See our latest analysis for Oppenheimer Holdings
Oppenheimer Holdings' Earnings Easily Cover The Distributions
We like to see robust dividend yields, but that doesn't matter if the payment isn't sustainable. Prior to this announcement, Oppenheimer Holdings' earnings easily covered the dividend, but free cash flows were negative. In general, we consider cash flow to be more important than earnings, so we would be cautious about relying on the sustainability of this dividend.
If the trend of the last few years continues, EPS will grow by 45.2% over the next 12 months. Assuming the dividend continues along recent trends, we think the payout ratio could be 13% by next year, which is in a pretty sustainable range.
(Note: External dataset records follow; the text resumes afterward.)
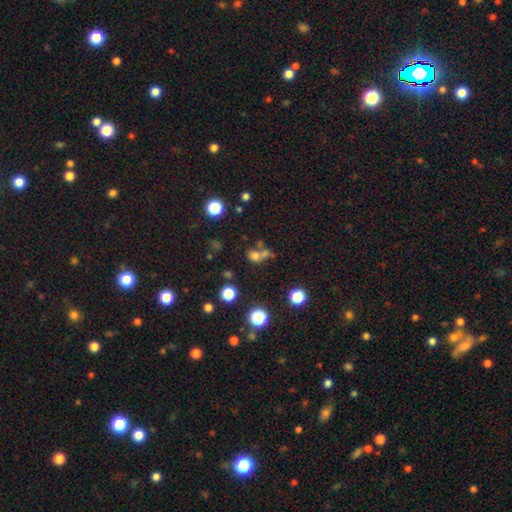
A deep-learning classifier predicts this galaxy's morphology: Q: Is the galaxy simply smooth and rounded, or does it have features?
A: smooth — 68%.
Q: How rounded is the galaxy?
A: round — 62%.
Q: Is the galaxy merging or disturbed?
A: merger — 44%.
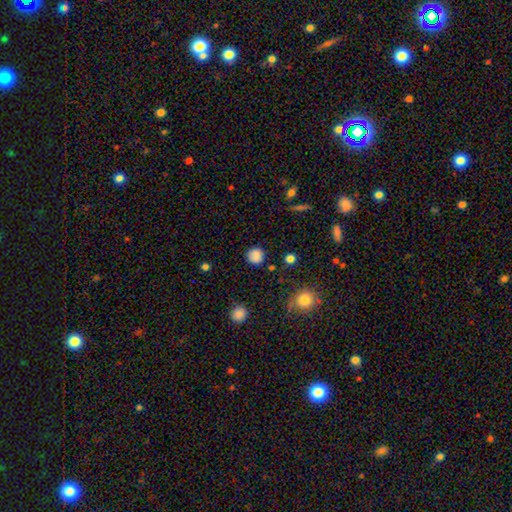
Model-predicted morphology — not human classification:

Oppenheimer Holdings Has A Solid Track Record
Even over a long history of paying dividends, the company's distributions have been remarkably stable. Since 2012, the dividend has gone from $0.44 total annually to $1.60. This means that it has been growing its distributions at 14% per annum over that time. It is good to see that there has been strong dividend growth, and that there haven't been any cuts for a long time.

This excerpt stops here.